Samsung Securities Co. has joined hands with a foreign pension fund for the first time in the domestic investment banking industry to expand its reach in global infrastructure investment.
The company announced on Sept. 4 that it has signed a memorandum of understanding (MOU) on mutual business partnership with Montreal-based institutional investor Caisse de depot et placement du Quebec (CDPQ) at the company’s head office in Quebec, Canada, on Sept. 3 (local time).
Founded in 1965, CDPQ is one of world’s largest institutional investors with net assets worth 296 trillion won (CA$326.70 billion or US$24.56 billion) as of June. The fund managing company invests in financial markets of major countries, private equity funds, infrastructure assets, properties and private equity loans. It has a high level of expertise in each sector.
CDPQ, in particular, has increased focus on alternative investment, investing 58 trillion won (CA$64 billion or US$48.13 billion) in infrastructure and real estate alone as of June this year.
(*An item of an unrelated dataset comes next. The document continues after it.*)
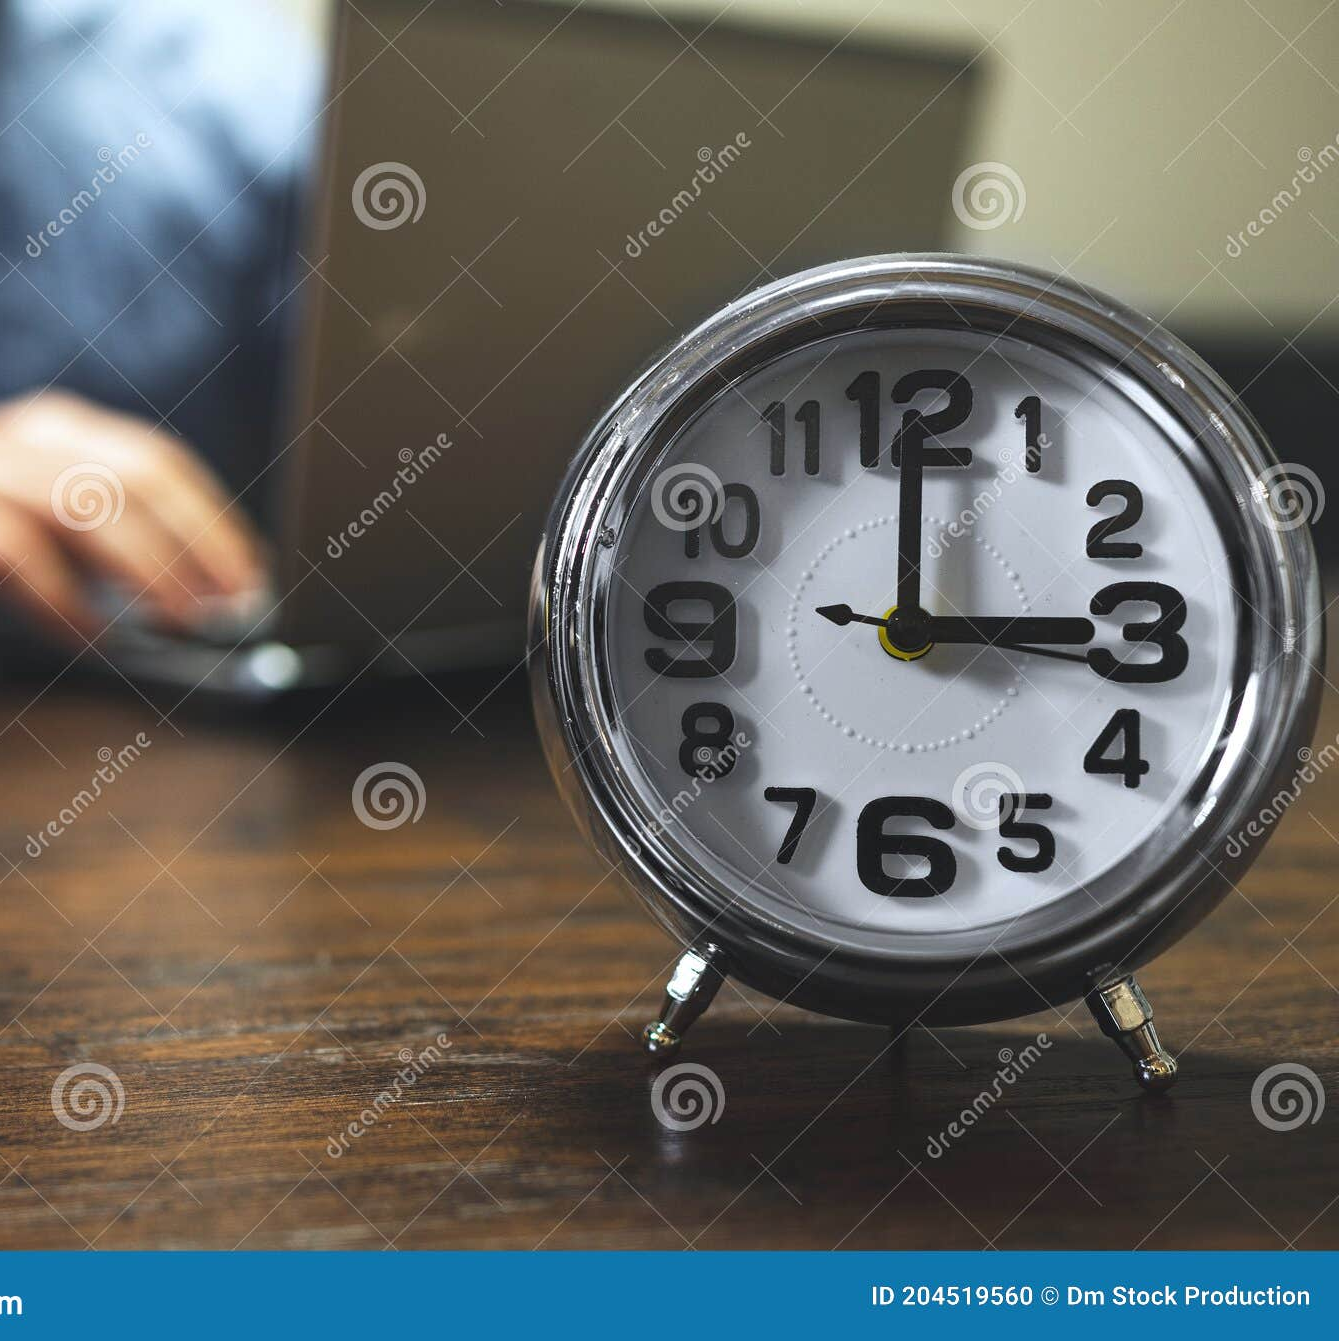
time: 3:00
It has also invested in industrial infrastructure over the past 20 years such as in renewable energy, utility, telecommunications, ports, airports, and highways in North America, Europe, Asia, and South America.
Its major infrastructure assets are the Heathrow Airport in London, the largest international airport in Europe, high-speed underwater passenger train Eurostar, and Australian energy supplier TransGrid.
Samsung Securities also successfully bought a stake in the liquefied natural gas (LNG) terminal of Dunkirk, France, in 2018, and this year, it took part in a U.K. railway vehicle lease project and expanded investment in global industrial facilities, such as airports and renewable energy plants in Europe.